### WHAT THIS EXERCISE ASKS
• a. Answer these questions from the GMAT integers thread, one line each, marked (i), (ii), (iii):
(i) On what day and at what time was the reply posted?
(ii) What does statement (2) of the question say about x + 3?
(iii) According to the reply, what does statement (1) really say?
• b. In the GMAT integers thread, rewrite the paragraph beginning "You'd think that integers is the easiest math topic" in one shorter sentence that keeps its main points.
• c. Continue the GMAT integers thread, starting after its last sentence.

### DOCUMENT SEGMENT

____________

Re: GMATPrep Integers

by Stuart@KaplanGMAT » Tue Nov 25, 2008 1:53 pm

Hate Standardized Tests wrote:You'd think that integers is the easiest math topic, but I'm absolutely stumped as to why the correct answer is right. Maybe I'm interpreting the question wrong?

Is the integer x divisible by 6?
(1) x + 3 is divisible by 3
(2) x + 3 is an odd number.

Answer choices:
(a) Statement 1 alone is sufficient, but Statement 2 alone is not sufficient.
(b) Statement 2 alone is sufficient, but Statement 1 alone is not sufficient.
(c) Either statements are NOT sufficient, but BOTH together are sufficient.
(d) Each statement ALONE is sufficient.
(e) Neither statement Alone is sufficient.

Simplifying the statements often simplifies life!

Q: is x a multiple of 6?

(1) x + 3 is a multiple of 3. Well, since 3 is a multiple of 3 all by itself, statement (1) really says "x is a multiple of 3".

____________

### RECORDS SHOWN
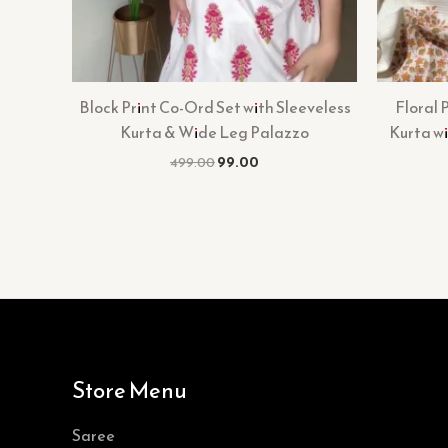
Block Print Co-Ord Set with Sleeveless
Floral 
Kurta & Wide Leg Palazzo
Kurta w
499.00
99.00
Store Menu
Saree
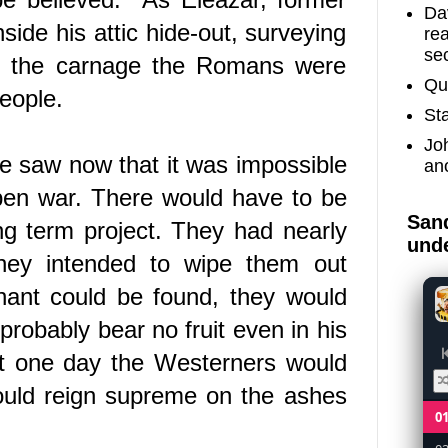
Dav
nside his attic hide-out, surveying
re
sec
t, the carnage the Romans were
Qu
eople.
St
Jo
 He saw now that it was impossible
an
pen war. There would have to be
Sand
ng term project.
They had nearly
unde
they intended to wipe them out
nant could be found, they would
probably bear no fruit even in his
 but one day the Westerners would
ould reign supreme on the ashes
0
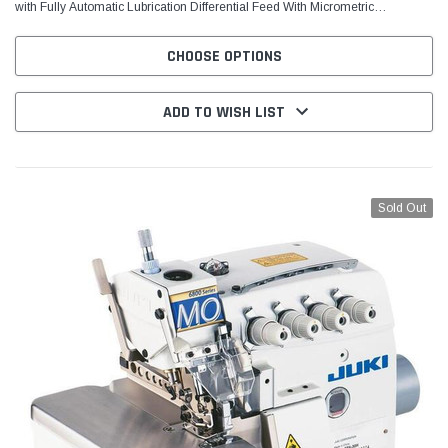
with Fully Automatic Lubrication Differential Feed With Micrometric
Adjustment Pushbutton Stitch Regulator...
CHOOSE OPTIONS
ADD TO WISH LIST
Sold Out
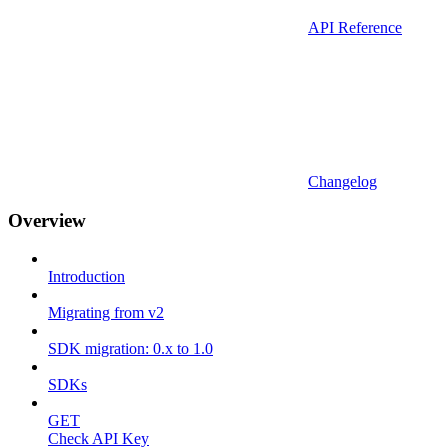
API Reference
Changelog
Overview
Introduction
Migrating from v2
SDK migration: 0.x to 1.0
SDKs
GET
Check API Key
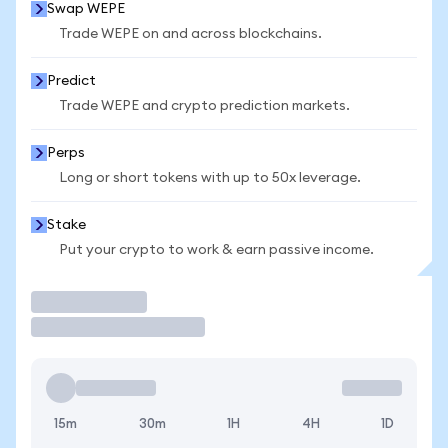
Swap WEPE
Trade WEPE on and across blockchains.
Predict
Trade WEPE and crypto prediction markets.
Perps
Long or short tokens with up to 50x leverage.
Stake
Put your crypto to work & earn passive income.
Trade
15m
30m
1H
4H
1D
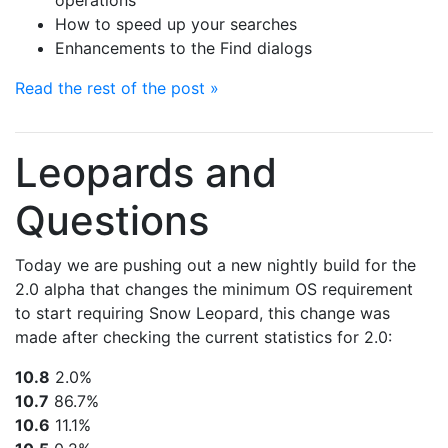
operations
How to speed up your searches
Enhancements to the Find dialogs
Read the rest of the post »
Leopards and
Questions
Today we are pushing out a new nightly build for the
2.0 alpha that changes the minimum OS requirement
to start requiring Snow Leopard, this change was
made after checking the current statistics for 2.0:
10.8
2.0%
10.7
86.7%
10.6
11.1%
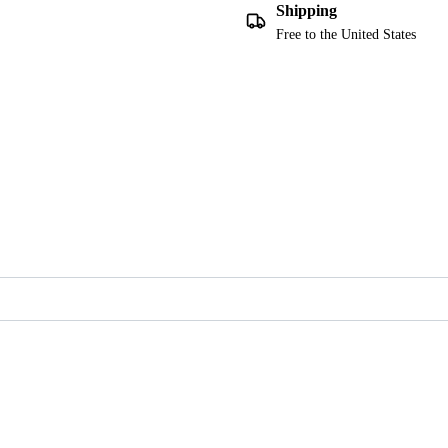
Shipping
Free to the United States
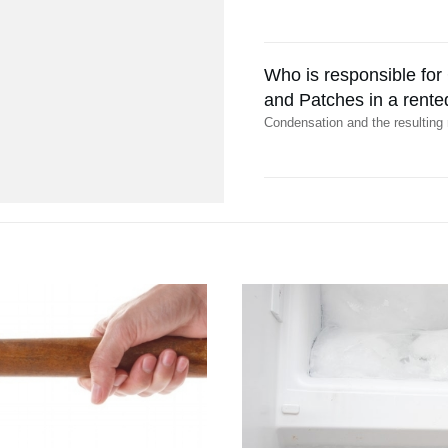
Who is responsible fo
and Patches in a rente
Condensation and the resulting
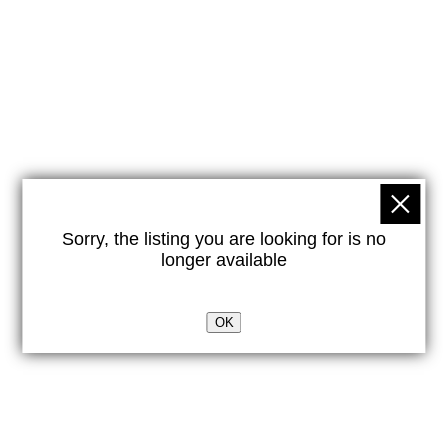
Sorry, the listing you are looking for is no
longer available
OK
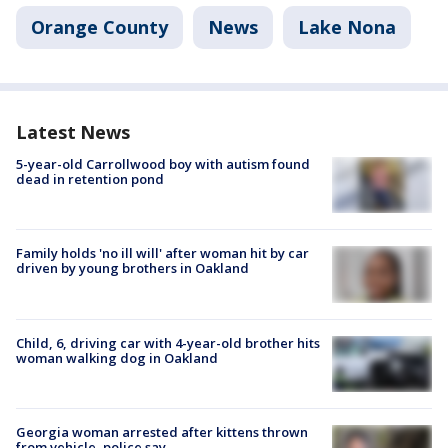
Orange County
News
Lake Nona
Latest News
5-year-old Carrollwood boy with autism found
dead in retention pond
Family holds 'no ill will' after woman hit by car
driven by young brothers in Oakland
Child, 6, driving car with 4-year-old brother hits
woman walking dog in Oakland
Georgia woman arrested after kittens thrown
from vehicle, police say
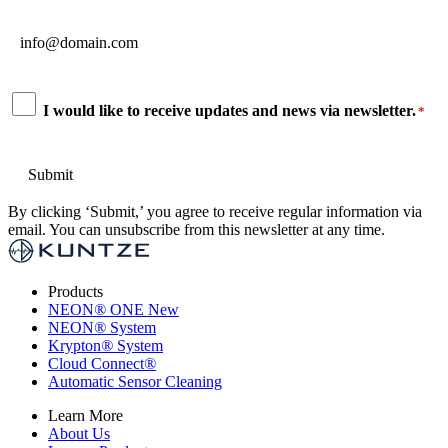
Email
*
Consent
I would like to receive updates and news via newsletter.
*
*
By clicking ‘Submit,’ you agree to receive regular information via
email. You can unsubscribe from this newsletter at any time.
Products
NEON
®
ONE
New
NEON
®
System
Krypton
®
System
Cloud Connect
®
Automatic Sensor Cleaning
Learn More
About Us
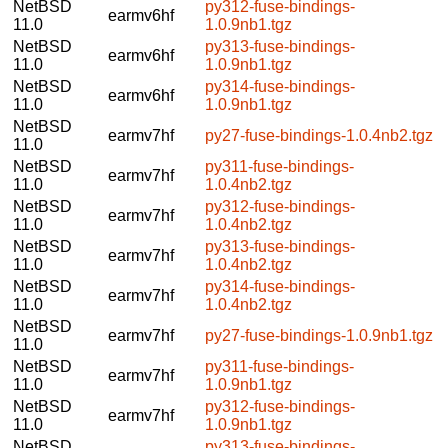
NetBSD
py312-fuse-bindings-
earmv6hf
11.0
1.0.9nb1.tgz
NetBSD
py313-fuse-bindings-
earmv6hf
11.0
1.0.9nb1.tgz
NetBSD
py314-fuse-bindings-
earmv6hf
11.0
1.0.9nb1.tgz
NetBSD
earmv7hf
py27-fuse-bindings-1.0.4nb2.tgz
11.0
NetBSD
py311-fuse-bindings-
earmv7hf
11.0
1.0.4nb2.tgz
NetBSD
py312-fuse-bindings-
earmv7hf
11.0
1.0.4nb2.tgz
NetBSD
py313-fuse-bindings-
earmv7hf
11.0
1.0.4nb2.tgz
NetBSD
py314-fuse-bindings-
earmv7hf
11.0
1.0.4nb2.tgz
NetBSD
earmv7hf
py27-fuse-bindings-1.0.9nb1.tgz
11.0
NetBSD
py311-fuse-bindings-
earmv7hf
11.0
1.0.9nb1.tgz
NetBSD
py312-fuse-bindings-
earmv7hf
11.0
1.0.9nb1.tgz
NetBSD
py313-fuse-bindings-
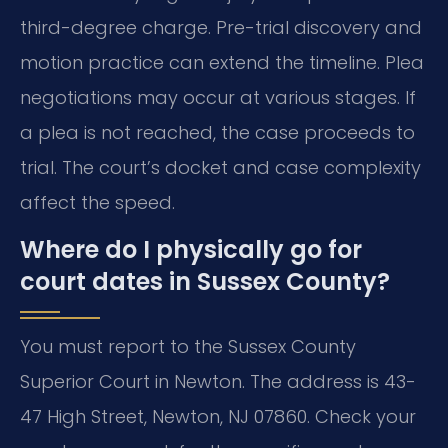
third-degree charge. Pre-trial discovery and
motion practice can extend the timeline. Plea
negotiations may occur at various stages. If
a plea is not reached, the case proceeds to
trial. The court’s docket and case complexity
affect the speed.
Where do I physically go for
court dates in Sussex County?
You must report to the Sussex County
Superior Court in Newton. The address is 43-
47 High Street, Newton, NJ 07860. Check your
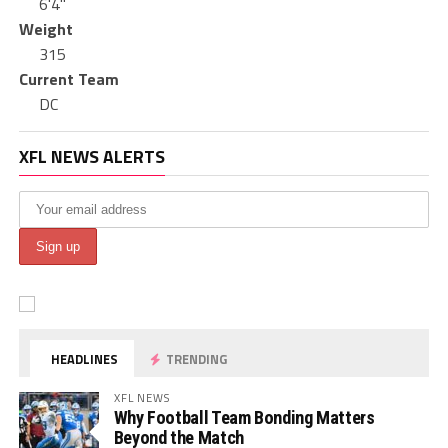
6'4"
Weight
315
Current Team
DC
XFL NEWS ALERTS
HEADLINES
TRENDING
XFL NEWS
Why Football Team Bonding Matters
Beyond the Match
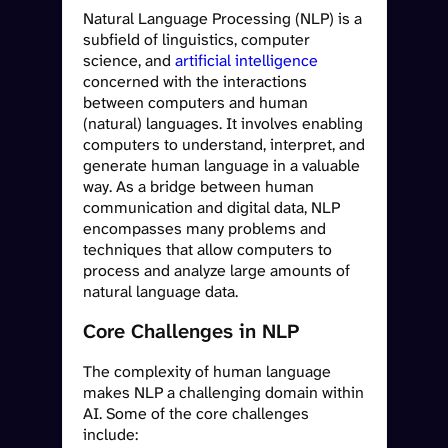
Natural Language Processing (NLP) is a
subfield of linguistics, computer
science, and
artificial intelligence
concerned with the interactions
between computers and human
(natural) languages. It involves enabling
computers to understand, interpret, and
generate human language in a valuable
way. As a bridge between human
communication and digital data, NLP
encompasses many problems and
techniques that allow computers to
process and analyze large amounts of
natural language data.
Core Challenges in NLP
The complexity of human language
makes NLP a challenging domain within
AI. Some of the core challenges
include:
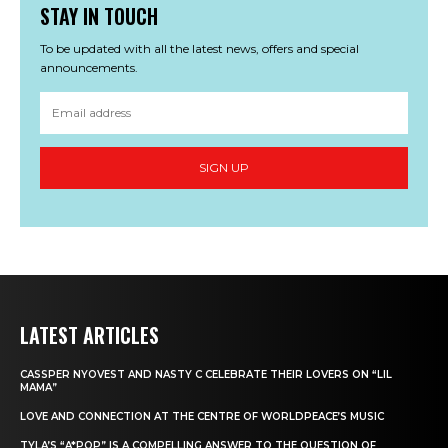
STAY IN TOUCH
To be updated with all the latest news, offers and special
announcements.
SIGN UP
LATEST ARTICLES
CASSPER NYOVEST AND NASTY C CELEBRATE THEIR LOVERS ON “LIL
MAMA”
LOVE AND CONNECTION AT THE CENTRE OF WORLDPEACE’S MUSIC
TYLA’S “A*POP” IS A COMPELLING ANSWER TO THE QUESTION OF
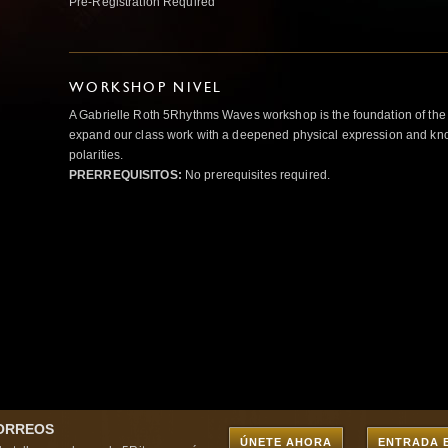
Pre-Registration Required
WORKSHOP NIVEL
A Gabrielle Roth 5Rhythms Waves workshop is the foundation of the
expand our class work with a deepened physical expression and kno
polarities.
PRERREQUISITOS:
No prerequisites required.
CORREOS
ÚNETE AHORA
ENTRADA 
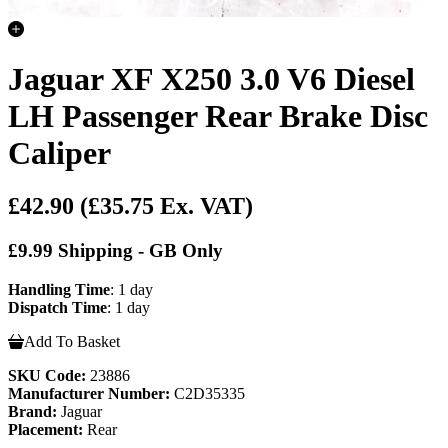
Jaguar XF X250 3.0 V6 Diesel
LH Passenger Rear Brake Disc
Caliper
£42.90
(£35.75 Ex. VAT)
£9.99 Shipping - GB Only
Handling Time
: 1 day
Dispatch Time
: 1 day
Add To Basket
SKU Code:
23886
Manufacturer Number:
C2D35335
Brand:
Jaguar
Placement:
Rear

____________

### ANSWERS
• a.
(i) Tue Nov 25, 2008 at 1:53 pm
(ii) x + 3 is an odd number.
(iii) "x is a multiple of 3"

• b. The poster expected integers to be the easiest math topic but cannot see why the correct answer is right and wonders if the question is being misread.

• c.
If x is a mult of 3, it may or may not be a mult of 6: insuff.

(2) x + 3 is odd. Well, if x + 3 is odd, then x is even.

If x is even, it may or may not be a mult of 6: insuff.

Together:

(1) x is a mult of 3
(2) x is even; therefore, x is a mult of 2

if x is a mult of 2 AND a mult of 3, it's definitely a mult of 6 (which is just 2*3): sufficient, choose (C).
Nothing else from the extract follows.